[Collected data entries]
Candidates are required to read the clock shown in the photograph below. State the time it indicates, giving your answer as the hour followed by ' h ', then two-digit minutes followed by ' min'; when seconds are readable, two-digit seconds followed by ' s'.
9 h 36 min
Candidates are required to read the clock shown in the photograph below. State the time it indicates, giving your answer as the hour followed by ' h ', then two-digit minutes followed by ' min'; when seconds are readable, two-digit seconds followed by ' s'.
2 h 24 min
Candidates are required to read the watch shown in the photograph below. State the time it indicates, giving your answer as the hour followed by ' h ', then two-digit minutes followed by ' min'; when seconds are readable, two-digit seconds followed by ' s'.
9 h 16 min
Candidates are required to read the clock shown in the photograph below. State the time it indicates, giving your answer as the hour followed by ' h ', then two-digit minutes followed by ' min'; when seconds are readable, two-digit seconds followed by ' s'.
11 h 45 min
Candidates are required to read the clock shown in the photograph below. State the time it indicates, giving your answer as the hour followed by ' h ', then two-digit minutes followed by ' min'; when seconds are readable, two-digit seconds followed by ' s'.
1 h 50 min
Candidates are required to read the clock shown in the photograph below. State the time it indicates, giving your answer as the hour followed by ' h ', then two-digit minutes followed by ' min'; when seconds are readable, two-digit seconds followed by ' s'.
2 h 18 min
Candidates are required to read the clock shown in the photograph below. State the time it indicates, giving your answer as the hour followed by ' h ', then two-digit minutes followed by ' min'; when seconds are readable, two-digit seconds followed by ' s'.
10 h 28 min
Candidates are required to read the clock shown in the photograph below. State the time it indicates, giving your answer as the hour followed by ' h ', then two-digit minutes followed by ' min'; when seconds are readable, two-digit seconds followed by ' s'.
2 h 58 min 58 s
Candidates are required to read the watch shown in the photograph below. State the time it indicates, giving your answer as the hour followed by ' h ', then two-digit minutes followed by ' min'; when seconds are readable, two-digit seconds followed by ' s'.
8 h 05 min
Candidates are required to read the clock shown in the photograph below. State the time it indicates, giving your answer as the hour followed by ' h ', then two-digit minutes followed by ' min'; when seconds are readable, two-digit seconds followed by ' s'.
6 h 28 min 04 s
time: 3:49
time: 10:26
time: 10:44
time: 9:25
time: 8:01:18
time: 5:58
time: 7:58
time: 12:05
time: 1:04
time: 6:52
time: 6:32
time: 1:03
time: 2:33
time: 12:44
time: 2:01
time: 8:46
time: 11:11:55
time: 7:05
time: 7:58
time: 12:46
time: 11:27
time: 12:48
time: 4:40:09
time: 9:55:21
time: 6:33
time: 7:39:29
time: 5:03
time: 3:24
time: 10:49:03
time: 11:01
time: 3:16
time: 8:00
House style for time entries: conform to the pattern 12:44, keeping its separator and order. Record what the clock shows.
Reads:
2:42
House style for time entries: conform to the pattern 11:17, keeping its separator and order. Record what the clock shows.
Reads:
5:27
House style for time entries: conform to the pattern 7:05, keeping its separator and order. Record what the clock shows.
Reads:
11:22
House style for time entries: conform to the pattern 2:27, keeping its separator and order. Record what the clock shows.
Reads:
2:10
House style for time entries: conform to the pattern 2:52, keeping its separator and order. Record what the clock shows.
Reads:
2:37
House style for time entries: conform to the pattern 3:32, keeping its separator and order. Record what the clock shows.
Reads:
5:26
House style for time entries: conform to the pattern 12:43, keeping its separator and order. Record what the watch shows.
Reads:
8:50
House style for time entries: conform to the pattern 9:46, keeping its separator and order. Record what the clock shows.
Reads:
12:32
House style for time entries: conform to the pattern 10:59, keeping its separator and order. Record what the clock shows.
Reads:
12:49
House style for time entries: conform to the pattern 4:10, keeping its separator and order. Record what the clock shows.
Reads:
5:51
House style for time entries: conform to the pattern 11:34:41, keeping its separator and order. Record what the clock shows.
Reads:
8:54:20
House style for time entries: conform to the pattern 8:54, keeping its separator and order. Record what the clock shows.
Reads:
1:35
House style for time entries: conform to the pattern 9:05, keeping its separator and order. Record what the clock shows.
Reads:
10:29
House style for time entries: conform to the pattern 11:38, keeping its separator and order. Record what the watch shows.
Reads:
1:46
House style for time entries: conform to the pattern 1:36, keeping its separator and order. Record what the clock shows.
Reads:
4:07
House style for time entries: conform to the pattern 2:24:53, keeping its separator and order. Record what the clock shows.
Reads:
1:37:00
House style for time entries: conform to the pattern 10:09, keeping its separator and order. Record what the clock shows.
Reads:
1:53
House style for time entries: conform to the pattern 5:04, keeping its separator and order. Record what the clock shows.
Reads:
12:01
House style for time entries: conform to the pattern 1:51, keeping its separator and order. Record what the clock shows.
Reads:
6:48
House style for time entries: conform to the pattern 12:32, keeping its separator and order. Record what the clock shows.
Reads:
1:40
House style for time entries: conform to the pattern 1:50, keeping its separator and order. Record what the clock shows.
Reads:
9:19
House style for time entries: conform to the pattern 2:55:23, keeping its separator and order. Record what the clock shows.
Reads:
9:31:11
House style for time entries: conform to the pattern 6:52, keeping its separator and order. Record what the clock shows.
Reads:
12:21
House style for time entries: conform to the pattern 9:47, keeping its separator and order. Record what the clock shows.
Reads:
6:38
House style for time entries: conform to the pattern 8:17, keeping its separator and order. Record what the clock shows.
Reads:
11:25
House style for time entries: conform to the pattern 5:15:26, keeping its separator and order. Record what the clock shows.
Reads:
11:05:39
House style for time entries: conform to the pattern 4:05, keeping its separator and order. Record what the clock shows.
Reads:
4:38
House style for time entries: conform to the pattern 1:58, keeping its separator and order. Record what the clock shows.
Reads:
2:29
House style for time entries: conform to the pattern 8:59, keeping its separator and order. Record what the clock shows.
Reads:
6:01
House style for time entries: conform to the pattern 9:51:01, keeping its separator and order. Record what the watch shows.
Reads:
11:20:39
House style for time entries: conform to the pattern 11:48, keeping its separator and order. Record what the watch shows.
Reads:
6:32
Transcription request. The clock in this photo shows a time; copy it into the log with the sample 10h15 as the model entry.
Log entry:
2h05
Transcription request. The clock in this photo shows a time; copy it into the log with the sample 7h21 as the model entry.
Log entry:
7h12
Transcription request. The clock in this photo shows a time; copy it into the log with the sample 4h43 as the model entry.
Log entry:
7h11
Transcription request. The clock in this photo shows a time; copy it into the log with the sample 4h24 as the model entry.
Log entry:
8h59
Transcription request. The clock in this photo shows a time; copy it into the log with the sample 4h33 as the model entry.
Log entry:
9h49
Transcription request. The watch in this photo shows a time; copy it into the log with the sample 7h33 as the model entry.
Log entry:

## Brief
Which rows contain the word "into"? Pull out each of those rows and copy it in full.

## Task output
Transcription request. The clock in this photo shows a time; copy it into the log with the sample 10h15 as the model entry.
Transcription request. The clock in this photo shows a time; copy it into the log with the sample 7h21 as the model entry.
Transcription request. The clock in this photo shows a time; copy it into the log with the sample 4h43 as the model entry.
Transcription request. The clock in this photo shows a time; copy it into the log with the sample 4h24 as the model entry.
Transcription request. The clock in this photo shows a time; copy it into the log with the sample 4h33 as the model entry.
Transcription request. The watch in this photo shows a time; copy it into the log with the sample 7h33 as the model entry.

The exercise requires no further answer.